Founded by brothers Mike and Philip Carden, the Auckland-based startup provides employee feedback software, with a specific focus on large enterprises “where a lot of the workers are at arm’s length from the mothership”, Mike Carden tells StartupSmart.
The product allows for “frequent and open” feedback, and encourages managers and senior leaders to respond to it.
“We just turn on a feedback culture for them,” Carden adds.
Because Joyous generates so much feedback, it also has an engine that can extract trends and insights from the data, allowing leaders to understand what daily life is like for their employees, and to identify and act on any potential issues.
The co-founders took the product to market in January this year, after securing $NZ1 million ($942,000) in seed funding.
And, while he doesn’t reveal any actual revenue growth figures, Carden says things are going pretty well.
“Revenue growth looks stupid in organisations that are brand new,” he notes.
“Last year we didn’t sell much, this year we sold lots.”
He does reveal Joyous has started bringing multinational clients on board, including large US companies.
“It’s only a handful, but these are big deals. These are employers of tens of thousands of staff,” he says.
“That’s exactly where we want to be at the moment.”
A Kiwi icon
Already, the brothers are thinking on a global scale and long-term. They’re not looking for quick growth and a quick exit, Carden says.
“We’re trying to build an iconic tech business. We’re building something of significance.”
Carden has a vision of building a large employer that has an impact on the New Zealand economy and the broader, global tech scene.
“And the opportunity we’re in is, frankly, massive,” he says.
There are currently 1.5 billion people worldwide working for large companies, outside of the office, he says, and they’re not well catered for.
“There is definitely the ability to build a new category of micro-transactional feedback out there,” he adds.
“There is an opportunity to build a really substantial business.”
The wellbeing bandwagon
Joyous is also well positioned to make the most of an ongoing shift of consciousness towards employee wellbeing, and alternative approaches to HR operations. More and more large companies are taking notice of employee experience.
“Employee experience is a fashionable term, but it’s quite possibly just a whole new way to disappoint employees,” Carden says.
“What you really need to do is you need to give employees a voice … let them shape the experience they want at work.”
The startup’s mission also ties into increasing focus on employee inclusion. Whether you’re out driving a truck, on the ground in a retail store or in the head office, “your voice should still count”, he explains.
“We see that commentary affecting our market opportunity a lot.”
And finally, we’re seeing pressure mounting for organisations to be as transparent as possible, both when dealing with clients and employees. The ability to identify issues as early as possible plays into that transparency.

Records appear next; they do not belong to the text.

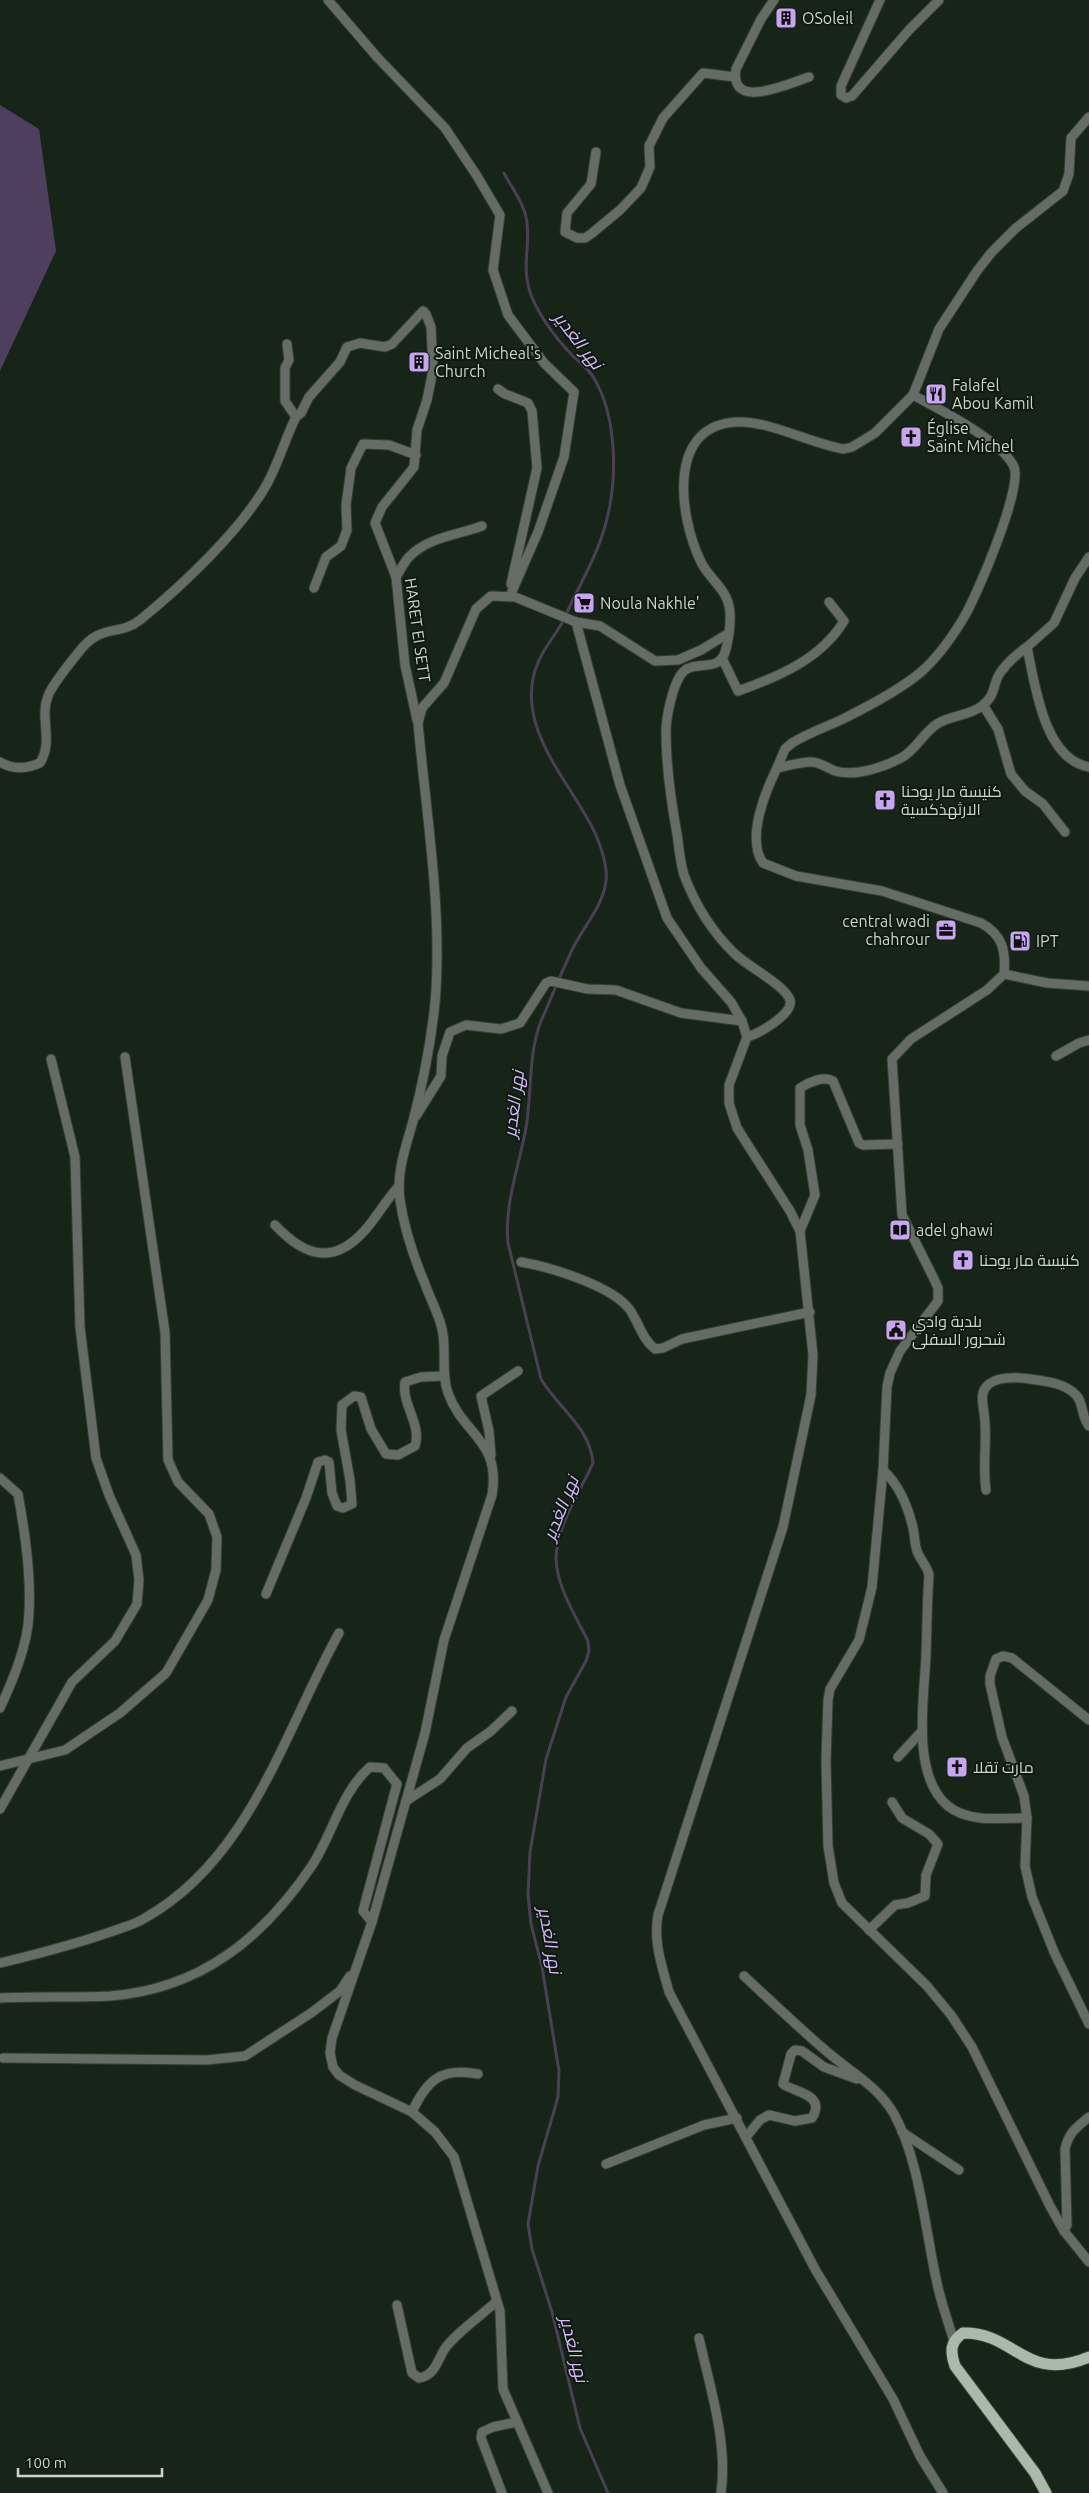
<svg xmlns="http://www.w3.org/2000/svg" width="1089" height="2493" viewBox="0 0 1089 2493" font-family="Ubuntu,Cairo,sans-serif">
<style>
.park{fill:#4d3f5d}
.lines{fill:none;stroke-linecap:round;stroke-linejoin:round}
.stream{stroke:#4a4054;stroke-width:3}
.minor-casing{stroke:#344035;stroke-width:11}
.major-casing{stroke:#344035;stroke-width:13}
.minor{stroke:#656c65;stroke-width:9}
.major{stroke:#abb9ab;stroke-width:11}
.labels{text-anchor:middle;dominant-baseline:central;stroke-width:4;stroke-linejoin:round;paint-order:stroke}
.poi-label{font-size:16px;fill:#ccd4cc;stroke:#0e1a0f;text-anchor:start}
.street-label{font-size:16px;fill:#ccd4cc;stroke:#0e1a0f}
.water-label{font-size:18px;font-style:italic;fill:#d7b7fc;stroke:#0e1a0f}
</style>
<rect width="100%" height="100%" fill="#172418"/>
<polygon class="park" points="0,105 39,129 56,251 0,371"/>
<g class="lines">
<g class="stream">
<path d="M504 173C511 187 523 201 526 217 532 244 520 264 531 295 540 317 554 336 571 354 578 361 586 367 592 375 618 415 618 482 605 526 597 556 580 584 567 612"/>
<path d="M562 623C554 637 543 649 537 665 513 727 571 782 595 833 601 847 608 865 606 881 603 906 584 926 573 948 562 971 552 996 541 1021 528 1054 532 1093 526 1128 519 1166 504 1205 508 1243L541 1379C558 1408 590 1427 593 1463 580 1492 556 1527 556 1559 557 1587 576 1617 588 1641L589 1651 586 1661 566 1697 546 1759 530 1852 528 1895 531 1924 542 1967 559 2071 558 2097 538 2166 528 2224 532 2249 552 2312 580 2428 608 2493"/>
</g>
<g class="minor-casing">
<g id="minor">
<polyline points="328,0 377,57 445,128 477,176 500,215 493,270 508,315 544,363 574,392 564,457 538,532 510,596"/>
<path d="M774 0 761 19 736 69C729 112 790 83 809 77"/>
<polyline points="880,0 841,86 841,95 846,98 852,96 909,30 939,0"/>
<polyline points="596,152 591,184 567,213 565,232 577,238 585,238 591,234 620,210 641,188 650,167 649,146 663,118 703,73 735,77"/>
<polyline points="498,389 505,394 528,403 532,411 537,468 511,584"/>
<polyline points="296,417 301,413 309,397 340,362 347,347 360,343 385,347 392,344 423,311 426,314 431,327 433,370 427,400 417,430 414,467 382,507 375,523 396,577 405,665 417,720"/>
<path d="M396 577C400 571 404 562 409 557 428 537 458 535 482 526"/>
<polyline points="314,588 326,557 341,546 347,530 346,505 351,468 363,444 389,445 416,455"/>
<path d="M576 622 620 785 667 918 701 968 731 1002 742 1021 747 1037 729 1085V1103L737 1128 790 1211 800 1231 813 1355 811 1395 783 1527 658 1915C653 1942 662 1966 669 1992L815 2269 893 2399 920 2456 943 2493"/>
<path d="M729 633C728 640 727 648 724 655 717 671 695 661 684 671 673 681 666 718 666 732 666 766 671 801 677 834 679 847 680 862 684 875 695 904 712 932 735 954 747 966 785 985 790 1000 794 1014 758 1034 747 1037"/>
<polyline points="1027,647 1054,623 1075,578 1089,557"/>
<path d="M722 658 738 691C778 677 821 659 844 621L829 602"/>
<polyline points="983,705 998,729 1011,774 1025,791 1043,804 1065,832"/>
<path d="M0 762C13 770 26 769 40 763 54 740 39 718 48 696 52 685 70 663 78 653 101 622 119 637 140 620 182 586 241 530 267 484 279 462 285 439 296 417L285 401V368L289 360 287 344"/>
<path d="M1089 767C1044 759 1035 685 1027 647 1017 654 1007 663 1000 673 992 685 997 694 982 706 969 716 951 715 937 724 923 733 916 750 901 758 884 767 855 777 835 771 827 768 820 762 811 762 799 762 788 766 777 768 765 792 746 839 763 863L796 876 882 891 981 923C1003 935 1006 951 1004 974L987 990 911 1039 892 1059 902 1215 934 1279 938 1288V1301L900 1351 890 1373 887 1387 883 1470 872 1587 859 1640 830 1689 828 1700 826 1760 828 1846 834 1883 842 1903 927 1986 951 2015 972 2047 1050 2206 1064 2231 1089 2262"/>
<path d="M777 768 785 749 792 743C808 733 826 727 843 719 867 707 900 690 921 672 936 659 952 637 963 619 976 598 1023 488 1014 467 1004 442 937 408 913 395"/>
<polyline points="1004,974 1047,983 1089,986"/>
<polyline points="1056,1056 1079,1043 1089,1040"/>
<polyline points="416,1116 441,1076 442,1056 450,1032 466,1025 501,1029 520,1023 546,983 551,981 587,989 616,990 681,1013 742,1021"/>
<path d="M275 1225C305 1257 334 1266 366 1229 378 1215 386 1200 399 1186"/>
<path d="M800 1231 815 1195 808 1150 800 1125V1088C809 1082 823 1076 833 1081L859 1143 863 1145 898 1144"/>
<path d="M521 1262C550 1267 613 1286 630 1310 639 1323 642 1339 655 1349L663 1348 682 1339 810 1312"/>
<polyline points="491,1455 489,1431 481,1396 518,1371"/>
<path d="M883 1470C898 1484 907 1504 912 1524 915 1533 914 1542 917 1551 920 1560 927 1565 929 1575 927 1602 927 1629 926 1656 924 1698 911 1776 948 1806 969 1823 1002 1818 1027 1818"/>
<path d="M0 1478 18 1494C25 1533 31 1573 29 1613 28 1645 13 1680 0 1708"/>
<path d="M986 1490C982 1464 988 1438 984 1413 983 1404 980 1394 986 1387 994 1376 1017 1377 1030 1379 1044 1381 1065 1383 1076 1395 1084 1403 1081 1417 1089 1426"/>
<path d="M266 1594 306 1498 318 1462 325 1460 329 1462 332 1493 337 1506 343 1508 352 1504 350 1480 341 1430 342 1405 354 1396 361 1397 371 1429 386 1454 398 1455 415 1446C422 1424 401 1404 405 1382L421 1377 444 1376"/>
<polyline points="1089,1720 1012,1658 1003,1656 996,1659 990,1676 990,1684 1002,1737 1024,1796 1027,1818 1025,1866 1032,1897 1054,1952 1089,2024"/>
<polyline points="898,1757 922,1731"/>
<polyline points="0,1766 65,1750 120,1713 166,1673 208,1600 216,1570 217,1537 209,1514 178,1482 168,1460 165,1332 125,1057"/>
<polyline points="406,1801 440,1779 467,1748 491,1731 512,1711"/>
<polyline points="0,1809 72,1682 115,1641 137,1604 139,1580 136,1555 109,1495 96,1458 80,1327 75,1157 51,1059"/>
<polyline points="869,1930 895,1905 908,1903 925,1896 926,1875 938,1844 929,1834 902,1818 892,1802"/>
<path d="M0 1963C38 1954 76 1944 113 1931 124 1927 136 1924 145 1918 250 1859 284 1732 339 1633"/>
<path d="M744 1976C771 2001 797 2026 825 2050 849 2071 878 2086 894 2114 920 2161 925 2230 937 2283 941 2302 948 2322 954 2341"/>
<path d="M0 1998C37 1996 74 1998 110 1996 200 1989 262 1939 311 1867 332 1836 341 1792 370 1767L384 1768 397 1784 363 1911 372 1922"/>
<polyline points="3,2058 207,2060 245,2056 311,2013 340,1991 350,1976"/>
<path d="M412 2112C427 2080 441 2067 478 2074"/>
<polyline points="902,2132 959,2170"/>
<path d="M746 2137 760 2120 769 2115 795 2121 812 2118C827 2094 793 2092 783 2084L791 2054 795 2050 802 2051 824 2067 857 2079"/>
<polyline points="606,2164 704,2125 737,2118"/>
<path d="M1064 2231 1067 2225 1065 2149C1069 2132 1076 2128 1089 2117"/>
<path d="M397 2305 412 2373 419 2378C434 2376 437 2362 444 2350 452 2336 483 2314 496 2302"/>
<path d="M699 2338C710 2388 728 2442 721 2493"/>
<polyline points="502,2493 481,2438 482,2432 493,2427 517,2422"/>
<path d="M548 2493 503 2389 500 2311 454 2157 435 2132 412 2112 355 2085 339 2075 333 2067 330 2053 332 2038 372 1922 425 1733 444 1640 492 1495C501 1440 463 1435 448 1393 440 1371 448 1347 441 1325 437 1311 430 1298 425 1284 414 1258 404 1228 400 1200 396 1172 406 1147 413 1121 423 1083 431 1042 435 1003 443 913 426 813 418 723L422 708 444 683 476 609 491 596 515 597 576 622 600 626 655 661 678 660 701 650 729 633C730 625 731 614 729 606 726 589 708 577 701 562 679 517 666 424 738 422 770 421 812 444 844 449L852 447 875 433 913 395 939 329 977 271 991 253 1016 228 1063 191 1069 174 1071 138 1089 117"/>
</g>
</g>
<g class="major-casing">
<path id="major" d="M1046 2493 1035 2473 955 2366C950 2351 950 2342 963 2333 1016 2332 1025 2384 1089 2357"/>
</g>
<use href="#minor" class="minor"/>
<use href="#major" class="major"/>
</g>
<defs>
<g id="building-square" transform="scale(1.125)"><rect x="-9" y="-9" width="18" height="18" rx="4" fill="#c8a6ef" stroke="#0e1a0f"/><path d="M-4-6H4V6H1V3H-1V6H-4ZM-2.5-4.3h1.7v1.8h-1.7ZM.8-4.3h1.7v1.8H.8ZM-2.5-1h1.7V.8h-1.7ZM.8-1h1.7V.8H.8Z" fill="#111"/></g>
<g id="restaurant-square" transform="scale(1.125)"><rect x="-9" y="-9" width="18" height="18" rx="4" fill="#c8a6ef" stroke="#0e1a0f"/><path d="M-5-6h1v4h1v-4h1v4h1v-4h1v5L-1.5 .5V6h-2V.5L-5-1ZM5-6V6H3V1.5H1.5Q1.5-4 5-6Z" fill="#111"/></g>
<g id="church-square" transform="scale(1.125)"><rect x="-9" y="-9" width="18" height="18" rx="4" fill="#c8a6ef" stroke="#0e1a0f"/><path d="M-1.2-6h2.4v3.5h3.3v2.4h-3.3V6h-2.4V-.1h-3.3v-2.4h3.3Z" fill="#111"/></g>
<g id="supermarket-square" transform="scale(1.125)"><rect x="-9" y="-9" width="18" height="18" rx="4" fill="#c8a6ef" stroke="#0e1a0f"/><path d="M-6-5.5h2.5l.6 2H6L4.5 2H-2.5L-4.4-4H-6ZM-1.5 3.2a1.3 1.3 0 1 0 .1 0ZM3 3.2a1.3 1.3 0 1 0 .1 0Z" fill="#111"/></g>
<g id="office-square" transform="scale(1.125)"><rect x="-9" y="-9" width="18" height="18" rx="4" fill="#c8a6ef" stroke="#0e1a0f"/><path d="M-6-3h4V-5.5h4V-3h4V5H-6ZM-1-4.5V-3h2v-1.5ZM-6 0V1H6V0Z" fill="#111"/></g>
<g id="fuel-square" transform="scale(1.125)"><rect x="-9" y="-9" width="18" height="18" rx="4" fill="#c8a6ef" stroke="#0e1a0f"/><path d="M-5.5-6h7V0h2V4h1.3V-2.5L3-4.5l.8-.8L6-3V5H2.5V1h-1V6h-7ZM-4.2-4.7v3.2H.2V-4.7Z" fill="#111"/></g>
<g id="library-square" transform="scale(1.125)"><rect x="-9" y="-9" width="18" height="18" rx="4" fill="#c8a6ef" stroke="#0e1a0f"/><path d="M-6-4Q-3-5.5-.7-3.5V5Q-3 3-6 4ZM6-4Q3-5.5 .7-3.5V5Q3 3 6 4Z" fill="#111"/></g>
<g id="civic-square" transform="scale(1.125)"><rect x="-9" y="-9" width="18" height="18" rx="4" fill="#c8a6ef" stroke="#0e1a0f"/><path d="M-.6-6.5H3V-4.5H.6V-3L4-1V1h2V6H-6V1h2V-1L-.6-3ZM-1.2 2.5V6h2.4V2.5Z" fill="#111"/></g>
</defs>
<g fill-rule="evenodd">
<use href="#building-square" x="786" y="18"/>
<use href="#building-square" x="419" y="362"/>
<use href="#restaurant-square" x="936" y="394"/>
<use href="#church-square" x="911" y="437"/>
<use href="#supermarket-square" x="584" y="603"/>
<use href="#church-square" x="885" y="800"/>
<use href="#office-square" x="946" y="930"/>
<use href="#fuel-square" x="1020" y="941"/>
<use href="#library-square" x="900" y="1230"/>
<use href="#church-square" x="963" y="1260"/>
<use href="#civic-square" x="896" y="1330"/>
<use href="#church-square" x="957" y="1767"/>
</g>
<g class="labels">
<g class="poi-label">
<text x="802" y="18">OSoleil</text>
<text x="435" y="353">Saint Micheal's<tspan x="435" dy="18">Church</tspan></text>
<text x="952" y="385">Falafel<tspan x="952" dy="18">Abou Kamil</tspan></text>
<text x="927" y="428">Église<tspan x="927" dy="18">Saint Michel</tspan></text>
<text x="600" y="603">Noula Nakhle'</text>
<text x="901" y="791">كنيسة مار يوحنا<tspan x="901" dy="18">الارثهذكسية</tspan></text>
<text x="930" y="921" text-anchor="end">central wadi<tspan x="930" dy="18">chahrour</tspan></text>
<text x="1036" y="941">IPT</text>
<text x="916" y="1230">adel ghawi</text>
<text x="979" y="1260">كنيسة مار يوحنا</text>
<text x="912" y="1321">بلدية وادي<tspan x="912" dy="18">شحرور السفلى</tspan></text>
<text x="973" y="1767">مارت تقلا</text>
</g>
<g class="street-label">
<text transform="translate(418 630) rotate(82)">HARET EI SETT</text>
</g>
<g class="water-label">
<text transform="translate(579 340) rotate(52)">نهر الغدير</text>
<text transform="translate(513 1104) rotate(-83)">نهر الغدير</text>
<text transform="translate(560 1508) rotate(-68)">نهر الغدير</text>
<text transform="translate(551 1940) rotate(80)">نهر الغدير</text>
<text transform="translate(575 2349) rotate(76)">نهر الغدير</text>
</g>
</g>
<path d="M18 2468v8h144v-8" fill="none" stroke="#ccd4cc" stroke-width="2.5"/>
<text x="25" y="2468" font-size="15" fill="#ccd4cc" stroke="#0e1a0f" stroke-width="4" paint-order="stroke">100 m</text>
</svg>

“We are, fortunately, right on that trend,” says Carden.
More than an MVP
The majority of this bout of funding is pegged for investment in the Joyous engineering team. Already, most of the 12-strong team are engineers, and the engineering team is set to double, Carden says.
Currently, the startup has no sales team to speak of, and while the co-founder suggests he will invest in a customer success team and sales people, “it’s certainly not the focus”, he says.
“We’ve got to this point so far without having a sales team.”
Carden has been working on growing Joyous with an ‘engineering-first’ approach.
When you’re building enterprise solutions, you can’t just create an MVP, build a sales team to sell and and see what happens, he says.
The product has to work at scale and, crucially, pass the security audit of a large multinational.
“You have to be able to show a combination of engineering excellence and, more importantly, that you provide a product that’s actually going to shift the needle for the enterprise,” Carden explains.
“That’s much more of an engineering challenge than a sales and marketing challenge, thank God,” he adds.
“It’s a much nicer world when you’re judged on your product rather than your persistence.”